苫小牧福音教会 水草牧師のメモ

聖書というメガネで、神が造られた世界と人間とその歴史を見てみたら、という意識で書いたメモです。

詐欺師が詐欺師にだまされて

 ヤコブはいのちからがら兄の怒りをのがれて杖一本もって母の故郷ハランの地に到着した。井戸のかたわらで初対面の従妹ラケルにひとめぼれしてしまう。旅の心細さもあいまって激情にかられたヤコブは大胆にも接吻をする。ラケルは頬を染めて父ラバンのもとに走った。

29:12 ヤコブが、自分は彼女の父の親類であり、リベカの子であることをラケルに告げたので、彼女は走って行って、父にそのことを告げた。
29:13 ラバンは、妹の子ヤコブのことを聞くとすぐ、彼を迎えに走って行き、彼を抱いて、口づけした。そして彼を自分の家に連れて来た。ヤコブはラバンに、事の次第のすべてを話した。
29:14 ラバンは彼に、「あなたはほんとうに私の骨肉です」と言った。こうしてヤコブは彼のところに一か月滞在した。(創世記29章)

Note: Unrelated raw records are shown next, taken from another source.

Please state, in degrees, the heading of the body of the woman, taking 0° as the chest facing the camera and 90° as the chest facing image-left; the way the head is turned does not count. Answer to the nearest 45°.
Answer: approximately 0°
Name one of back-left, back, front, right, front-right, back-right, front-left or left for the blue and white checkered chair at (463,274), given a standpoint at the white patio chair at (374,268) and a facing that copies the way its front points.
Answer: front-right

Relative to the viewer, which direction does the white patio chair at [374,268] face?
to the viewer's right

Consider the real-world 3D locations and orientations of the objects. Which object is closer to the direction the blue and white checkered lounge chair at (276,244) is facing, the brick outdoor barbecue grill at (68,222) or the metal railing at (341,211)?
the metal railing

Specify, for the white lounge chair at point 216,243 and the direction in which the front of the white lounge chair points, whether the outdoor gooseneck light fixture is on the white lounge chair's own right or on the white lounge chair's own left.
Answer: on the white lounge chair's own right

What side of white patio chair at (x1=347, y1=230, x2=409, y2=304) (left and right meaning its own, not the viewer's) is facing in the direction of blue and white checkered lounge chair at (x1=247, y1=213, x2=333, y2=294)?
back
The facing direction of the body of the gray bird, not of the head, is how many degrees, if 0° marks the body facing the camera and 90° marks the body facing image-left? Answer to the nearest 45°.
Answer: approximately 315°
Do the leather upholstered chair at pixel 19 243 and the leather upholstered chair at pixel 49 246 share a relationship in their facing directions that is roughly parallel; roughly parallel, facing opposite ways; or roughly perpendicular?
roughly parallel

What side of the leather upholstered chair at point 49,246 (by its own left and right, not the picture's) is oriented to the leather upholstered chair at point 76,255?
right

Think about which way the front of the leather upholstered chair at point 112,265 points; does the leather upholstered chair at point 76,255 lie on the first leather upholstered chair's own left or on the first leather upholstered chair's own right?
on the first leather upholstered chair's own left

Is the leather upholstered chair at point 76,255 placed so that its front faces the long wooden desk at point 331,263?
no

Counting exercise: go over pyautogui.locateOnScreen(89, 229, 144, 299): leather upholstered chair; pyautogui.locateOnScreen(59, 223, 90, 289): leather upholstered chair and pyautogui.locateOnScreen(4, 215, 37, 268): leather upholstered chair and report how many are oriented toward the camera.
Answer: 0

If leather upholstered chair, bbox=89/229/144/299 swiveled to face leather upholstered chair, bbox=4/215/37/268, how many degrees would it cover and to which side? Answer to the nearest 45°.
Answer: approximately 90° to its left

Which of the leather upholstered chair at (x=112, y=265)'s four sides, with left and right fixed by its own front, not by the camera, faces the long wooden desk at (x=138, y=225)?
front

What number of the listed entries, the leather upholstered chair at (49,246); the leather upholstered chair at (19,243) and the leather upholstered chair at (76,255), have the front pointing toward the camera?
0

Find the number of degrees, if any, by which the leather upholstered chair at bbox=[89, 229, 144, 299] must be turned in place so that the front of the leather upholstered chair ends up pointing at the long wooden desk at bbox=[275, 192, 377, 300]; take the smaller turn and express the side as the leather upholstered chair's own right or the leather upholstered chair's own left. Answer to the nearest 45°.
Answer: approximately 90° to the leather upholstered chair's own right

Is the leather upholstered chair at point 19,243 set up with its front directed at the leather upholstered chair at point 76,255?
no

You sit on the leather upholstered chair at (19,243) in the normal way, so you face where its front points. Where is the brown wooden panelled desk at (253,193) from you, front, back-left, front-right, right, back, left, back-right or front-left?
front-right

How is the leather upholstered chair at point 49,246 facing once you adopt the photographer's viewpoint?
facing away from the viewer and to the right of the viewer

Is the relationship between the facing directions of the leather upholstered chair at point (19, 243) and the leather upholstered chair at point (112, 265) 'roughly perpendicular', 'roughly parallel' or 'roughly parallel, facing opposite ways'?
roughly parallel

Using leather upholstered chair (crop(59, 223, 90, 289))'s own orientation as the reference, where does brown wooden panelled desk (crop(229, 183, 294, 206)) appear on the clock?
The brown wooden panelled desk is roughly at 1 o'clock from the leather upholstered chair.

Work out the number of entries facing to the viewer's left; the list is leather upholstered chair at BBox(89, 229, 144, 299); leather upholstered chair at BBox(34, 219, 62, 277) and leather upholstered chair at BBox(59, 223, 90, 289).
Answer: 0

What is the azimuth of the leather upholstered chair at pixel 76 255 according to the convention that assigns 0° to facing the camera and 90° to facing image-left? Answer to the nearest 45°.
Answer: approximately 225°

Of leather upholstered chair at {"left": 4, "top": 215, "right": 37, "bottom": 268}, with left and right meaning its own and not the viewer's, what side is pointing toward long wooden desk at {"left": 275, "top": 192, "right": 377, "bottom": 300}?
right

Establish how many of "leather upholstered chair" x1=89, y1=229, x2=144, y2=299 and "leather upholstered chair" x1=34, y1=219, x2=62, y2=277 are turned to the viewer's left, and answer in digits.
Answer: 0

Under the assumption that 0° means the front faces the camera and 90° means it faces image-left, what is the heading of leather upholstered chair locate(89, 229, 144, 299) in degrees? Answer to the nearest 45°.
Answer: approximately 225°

 妹リベカを娶るときには、伯父アブラハムラクダに宝物を積んでしもべを遣してきたのに、ヤコブはたったひとりで手ぶらでやって来たのである。顔を見るのもはじめてなのである。もしかしたら、別の男がなりすましてきたのかもしれない。また、本人であったとしても、人殺しでもして、逃亡してきたのではないかと怪しまれても仕方がない。ここは、ヤコブとしては事の次第をすべて話すほかなかったのである。
 事の次第を聞いて、ラバンは「おまえはほんとうにわしの骨肉だなあ」と言ったことばは、単になりすましでなく本物の甥だということではなく、意味深長である。ヤコブが兄エサウの長子の権を奪い、父の祝福を奪った話を聞いて、ラバンはまるで自分自身を見ているように思ったのである。このあとヤコブはおじラバンにだまされて、十四年間ひどい目に遭うことになる。詐欺師が詐欺師にだまされたようなものである。
 だが、これもまた神の摂理によることだった。ヤコブは「量るように量り返され」て、初めて自分が兄にしたことがどういうことであったのかを思い知ることになる。聖なる陶器師の力強い手のなかでヤコブはぎゅーぎゅーと練られて行く。